• [TEXTO PROPORCIONADO]:
··········
La historiadora de Harvard Jennifer Roberts llama a este fenómeno de extrema concentración, con características y efectos tan similares a la meditación, “atención inmersiva”.

En busca de los beneficios de la “atención inmersiva”

El propio Mihály Csíkszentmihályi detectó las similitudes entre imbuirnos en una actividad concreta (puede ser correr o pasear por el campo, o leer, estudiar, practicar cualquier arte, etc.).

Las situaciones inmersivas, descubrió, requerían la existencia de unos prerrequisitos, pero no de una “liturgia” o mantra concretos (como los del jainismo, el hinduismo, el budismo o el taoísmo):

  • concentración en el presente;
  • fusión entre lo realizado y la conciencia (desaparece la frontera nítida entre individuo y entorno);
  • pérdida del sentido de uno mismo;
  • sensación de control sobre uno mismo y sobre la actividad (como si ambas formaran parte de un “flujo” o un “camino”);
  • distorsión de la percepción del tiempo, que puede dilatarse o acortarse;
  • la tarea se realiza con naturalidad, ajena a la rigidez de la falta de implicación o comprensión del todo.

A diferencia de las experiencias de flujo, que son “autotélicas”, centradas en la curiosidad y el propósito personal, la meditación se realiza sin más objetivos que converger con esta naturaleza intuitiva que fusiona a individuo con lo circundante y las religiones dhármicas llaman “iluminación”.

Aquí y ahora

Cuando nos importa lo que hacemos y somos capaces de concentrarnos, la rigidez desaparece y el esfuerzo adquiere entonces la soltura de lo intuitivo, algo así como observar una obra de arte abstracto y disfrutar de lo que muestra sin preocuparse por su sentido “real”, pues lo que interesa es relajarse y observarla.

No hay una única técnica para meditar, ni tampoco un manual práctico, inequívoco e infalible para experimentar situaciones de flujo y aprovechar la concentración derivada en estudiar o avanzar en una vocación.
··········
Entradas de datos guardadas
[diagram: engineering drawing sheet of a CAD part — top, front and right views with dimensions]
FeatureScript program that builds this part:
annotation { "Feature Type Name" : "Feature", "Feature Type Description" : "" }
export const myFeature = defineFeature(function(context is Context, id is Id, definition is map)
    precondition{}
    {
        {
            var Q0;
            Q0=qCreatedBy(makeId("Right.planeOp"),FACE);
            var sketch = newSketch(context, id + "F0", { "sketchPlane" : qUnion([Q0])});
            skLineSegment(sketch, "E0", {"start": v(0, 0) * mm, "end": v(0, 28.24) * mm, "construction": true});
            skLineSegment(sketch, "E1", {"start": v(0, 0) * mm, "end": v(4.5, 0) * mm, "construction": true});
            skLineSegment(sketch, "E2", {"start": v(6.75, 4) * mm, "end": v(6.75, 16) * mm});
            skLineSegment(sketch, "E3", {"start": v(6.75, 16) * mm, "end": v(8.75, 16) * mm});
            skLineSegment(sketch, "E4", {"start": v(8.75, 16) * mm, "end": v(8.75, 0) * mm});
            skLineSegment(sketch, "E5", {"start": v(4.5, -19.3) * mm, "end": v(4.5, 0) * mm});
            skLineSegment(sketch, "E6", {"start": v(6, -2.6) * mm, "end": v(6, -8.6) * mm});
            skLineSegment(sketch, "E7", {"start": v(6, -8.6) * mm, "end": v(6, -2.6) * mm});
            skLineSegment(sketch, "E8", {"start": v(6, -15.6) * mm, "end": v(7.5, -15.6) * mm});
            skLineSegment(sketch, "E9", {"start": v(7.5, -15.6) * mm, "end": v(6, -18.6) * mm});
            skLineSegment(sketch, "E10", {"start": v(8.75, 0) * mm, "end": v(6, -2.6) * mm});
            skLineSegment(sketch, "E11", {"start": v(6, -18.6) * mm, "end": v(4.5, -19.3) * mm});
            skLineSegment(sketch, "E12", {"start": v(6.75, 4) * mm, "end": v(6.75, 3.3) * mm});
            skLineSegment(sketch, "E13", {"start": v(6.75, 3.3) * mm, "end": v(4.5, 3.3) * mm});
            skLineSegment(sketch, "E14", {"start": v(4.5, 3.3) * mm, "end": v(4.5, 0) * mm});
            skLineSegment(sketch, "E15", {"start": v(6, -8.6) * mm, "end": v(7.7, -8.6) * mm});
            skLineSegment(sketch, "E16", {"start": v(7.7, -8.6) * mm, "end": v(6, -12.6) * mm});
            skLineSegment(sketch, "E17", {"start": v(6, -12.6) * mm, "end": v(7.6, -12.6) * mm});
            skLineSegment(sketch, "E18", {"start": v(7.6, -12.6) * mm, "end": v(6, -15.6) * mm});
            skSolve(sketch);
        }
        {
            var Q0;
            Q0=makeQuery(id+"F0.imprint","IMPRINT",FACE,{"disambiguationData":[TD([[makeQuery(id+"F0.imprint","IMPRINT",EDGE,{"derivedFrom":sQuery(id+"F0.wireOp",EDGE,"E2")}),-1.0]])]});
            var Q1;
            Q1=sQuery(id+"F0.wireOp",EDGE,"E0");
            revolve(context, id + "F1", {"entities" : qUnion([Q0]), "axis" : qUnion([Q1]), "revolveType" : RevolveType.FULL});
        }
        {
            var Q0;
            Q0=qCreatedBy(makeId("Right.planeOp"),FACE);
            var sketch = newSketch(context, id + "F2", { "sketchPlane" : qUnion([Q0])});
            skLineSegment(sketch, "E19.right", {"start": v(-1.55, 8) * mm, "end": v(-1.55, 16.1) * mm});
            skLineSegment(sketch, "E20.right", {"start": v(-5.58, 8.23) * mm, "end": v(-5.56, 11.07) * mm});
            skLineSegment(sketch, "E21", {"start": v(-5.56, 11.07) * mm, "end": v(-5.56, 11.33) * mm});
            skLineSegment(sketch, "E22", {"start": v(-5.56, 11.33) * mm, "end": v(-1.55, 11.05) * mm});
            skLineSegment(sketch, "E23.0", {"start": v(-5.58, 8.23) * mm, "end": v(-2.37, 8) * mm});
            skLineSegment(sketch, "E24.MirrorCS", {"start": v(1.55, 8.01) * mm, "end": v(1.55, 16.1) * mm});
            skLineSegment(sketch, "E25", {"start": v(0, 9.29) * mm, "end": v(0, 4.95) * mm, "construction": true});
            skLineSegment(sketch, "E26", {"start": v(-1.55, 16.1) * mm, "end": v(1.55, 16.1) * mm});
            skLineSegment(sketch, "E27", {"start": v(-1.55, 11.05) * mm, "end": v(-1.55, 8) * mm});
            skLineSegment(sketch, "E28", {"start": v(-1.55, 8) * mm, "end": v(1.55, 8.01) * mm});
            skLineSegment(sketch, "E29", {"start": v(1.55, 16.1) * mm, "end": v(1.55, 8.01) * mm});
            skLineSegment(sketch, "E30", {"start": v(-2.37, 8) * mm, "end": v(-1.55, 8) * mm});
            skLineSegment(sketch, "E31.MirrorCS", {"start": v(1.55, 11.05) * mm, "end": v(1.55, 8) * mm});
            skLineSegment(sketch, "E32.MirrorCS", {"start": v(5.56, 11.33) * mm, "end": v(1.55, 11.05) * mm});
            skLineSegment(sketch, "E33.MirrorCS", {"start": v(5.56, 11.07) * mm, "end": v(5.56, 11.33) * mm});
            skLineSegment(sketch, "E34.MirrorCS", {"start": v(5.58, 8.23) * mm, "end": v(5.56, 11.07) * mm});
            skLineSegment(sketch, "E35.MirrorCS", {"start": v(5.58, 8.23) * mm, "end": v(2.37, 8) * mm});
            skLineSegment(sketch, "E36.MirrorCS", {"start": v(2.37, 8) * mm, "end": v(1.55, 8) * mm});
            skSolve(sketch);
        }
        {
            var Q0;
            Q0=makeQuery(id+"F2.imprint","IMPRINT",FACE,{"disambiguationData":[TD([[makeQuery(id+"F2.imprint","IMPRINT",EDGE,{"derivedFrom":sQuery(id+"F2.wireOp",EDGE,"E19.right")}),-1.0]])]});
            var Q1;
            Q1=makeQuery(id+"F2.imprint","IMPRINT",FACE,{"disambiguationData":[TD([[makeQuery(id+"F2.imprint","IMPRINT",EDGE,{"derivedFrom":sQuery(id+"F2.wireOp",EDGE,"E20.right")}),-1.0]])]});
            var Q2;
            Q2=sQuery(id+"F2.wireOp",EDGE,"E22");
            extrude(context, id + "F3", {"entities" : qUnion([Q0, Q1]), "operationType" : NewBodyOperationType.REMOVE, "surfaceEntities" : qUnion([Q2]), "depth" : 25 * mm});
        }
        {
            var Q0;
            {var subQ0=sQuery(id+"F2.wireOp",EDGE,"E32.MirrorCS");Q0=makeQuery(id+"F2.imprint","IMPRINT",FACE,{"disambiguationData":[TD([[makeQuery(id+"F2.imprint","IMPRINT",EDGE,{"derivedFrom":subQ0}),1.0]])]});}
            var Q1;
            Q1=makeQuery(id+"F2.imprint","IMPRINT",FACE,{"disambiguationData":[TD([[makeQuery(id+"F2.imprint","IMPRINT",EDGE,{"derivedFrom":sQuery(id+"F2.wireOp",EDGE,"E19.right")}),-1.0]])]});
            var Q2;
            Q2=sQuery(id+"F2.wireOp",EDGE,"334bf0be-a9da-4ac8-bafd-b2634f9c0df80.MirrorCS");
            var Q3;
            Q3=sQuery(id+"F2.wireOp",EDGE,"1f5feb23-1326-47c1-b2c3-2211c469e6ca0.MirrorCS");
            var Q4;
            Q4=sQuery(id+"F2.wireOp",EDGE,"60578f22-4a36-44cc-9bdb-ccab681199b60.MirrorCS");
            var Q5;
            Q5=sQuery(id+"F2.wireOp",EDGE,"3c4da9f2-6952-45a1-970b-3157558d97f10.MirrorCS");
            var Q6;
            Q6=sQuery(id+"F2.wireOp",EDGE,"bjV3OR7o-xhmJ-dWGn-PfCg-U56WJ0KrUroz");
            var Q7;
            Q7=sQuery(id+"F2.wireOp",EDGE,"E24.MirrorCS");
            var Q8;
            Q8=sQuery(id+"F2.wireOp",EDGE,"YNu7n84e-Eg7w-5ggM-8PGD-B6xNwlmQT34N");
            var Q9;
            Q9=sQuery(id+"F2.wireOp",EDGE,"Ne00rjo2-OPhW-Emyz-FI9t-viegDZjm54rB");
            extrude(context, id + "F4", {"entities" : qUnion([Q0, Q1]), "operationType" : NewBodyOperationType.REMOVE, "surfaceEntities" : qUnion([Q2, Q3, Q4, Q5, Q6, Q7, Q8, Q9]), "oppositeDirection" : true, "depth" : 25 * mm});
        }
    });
··········
• [ENUNCIADO 1]: Transcribe del texto sobre la atención inmersiva todo el fragmento que va desde "Las situaciones inmersivas, descubrió, requerían" hasta "comprensión del todo.".
• [ENUNCIADO 2]:
Responde según el texto sobre la atención inmersiva:
(a) ¿Cómo se llama la historiadora que da a este fenómeno el nombre de "atención inmersiva", y de qué universidad es?
(b) ¿Qué nombre dan las religiones dhármicas a la naturaleza intuitiva que fusiona al individuo con lo circundante?
(c) Entre los prerrequisitos de las situaciones inmersivas, ¿qué puede ocurrirle a la percepción del tiempo?
• [ENUNCIADO 3]: Prosigue el texto sobre la atención inmersiva a partir de donde termina.
Los registros no hacen falta para resolver nada.

• [RESPUESTA ESPERADA 1]:
Las situaciones inmersivas, descubrió, requerían la existencia de unos prerrequisitos, pero no de una “liturgia” o mantra concretos (como los del jainismo, el hinduismo, el budismo o el taoísmo):

  • concentración en el presente;
  • fusión entre lo realizado y la conciencia (desaparece la frontera nítida entre individuo y entorno);
  • pérdida del sentido de uno mismo;
  • sensación de control sobre uno mismo y sobre la actividad (como si ambas formaran parte de un “flujo” o un “camino”);
  • distorsión de la percepción del tiempo, que puede dilatarse o acortarse;
  • la tarea se realiza con naturalidad, ajena a la rigidez de la falta de implicación o comprensión del todo.

• [RESPUESTA ESPERADA 2]:
(a) Jennifer Roberts, de Harvard.
(b) "Iluminación".
(c) Se distorsiona: puede dilatarse o acortarse.

• [RESPUESTA ESPERADA 3]:
Sí que hay, no obstante, indicaciones que nos aproximan al estado favorecido por la meditación o las experiencias de flujo. Owen Schaffer, que trabajó con Mihály Csíkszentmihályi, cree que la atención inmersiva se experimenta con más frecuencia si sabemos:

  • qué queremos hacer;
  • cómo hacerlo;
  • cómo medir el progreso realizado;
  • adónde queremos ir;
  • afrontar altos desafíos;
  • evaluar nuestras habilidades reales y percibidas;
  • liberarnos de distracciones.

Del jainismo a los trascendentalistas

La meditación tiene un papel práctico cada vez más reconocido, una vez la neurociencia ratifica la intuición budista (y de David Hume) de que el “Yo” no es constante e inmutable, sino que cambia a cada momento.

Quienes se han sumergido en jainismo, hinduismo, budismo o taoísmo, han comprobado que las prácticas religiosas varían en detalle y colorido, pero perseveran en la voluntad holística de superar la dualidad entre ser y objeto.

Como los filósofos trascendentalistas Emerson y Thoreau, quienes practican con éxito algún tipo de meditación intuyen que el “Yo” difumina su forma y alcance concretos y desaparecen el peso de la experiencia y la educación dualista recibida.

(Imagen: casita suspendida obra del arquitecto japonés Terunobu Fujimori)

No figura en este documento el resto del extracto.